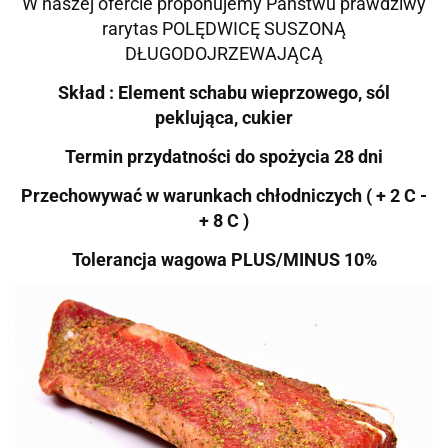
W naszej ofercie proponujemy Państwu prawdziwy
rarytas POLĘDWICĘ SUSZONĄ
DŁUGODOJRZEWAJĄCĄ
Skład : Element schabu wieprzowego, sól
peklująca, cukier
Termin przydatności do spożycia 28 dni
Przechowywać w warunkach chłodniczych ( + 2 C -
+ 8 C )
Tolerancja wagowa PLUS/MINUS 10%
──────
### What you should do
Output the records above in their entirety and exactly, leaving out all images.

### Exercise response
W naszej ofercie proponujemy Państwu prawdziwy
rarytas POLĘDWICĘ SUSZONĄ
DŁUGODOJRZEWAJĄCĄ
Skład : Element schabu wieprzowego, sól
peklująca, cukier
Termin przydatności do spożycia 28 dni
Przechowywać w warunkach chłodniczych ( + 2 C -
+ 8 C )
Tolerancja wagowa PLUS/MINUS 10%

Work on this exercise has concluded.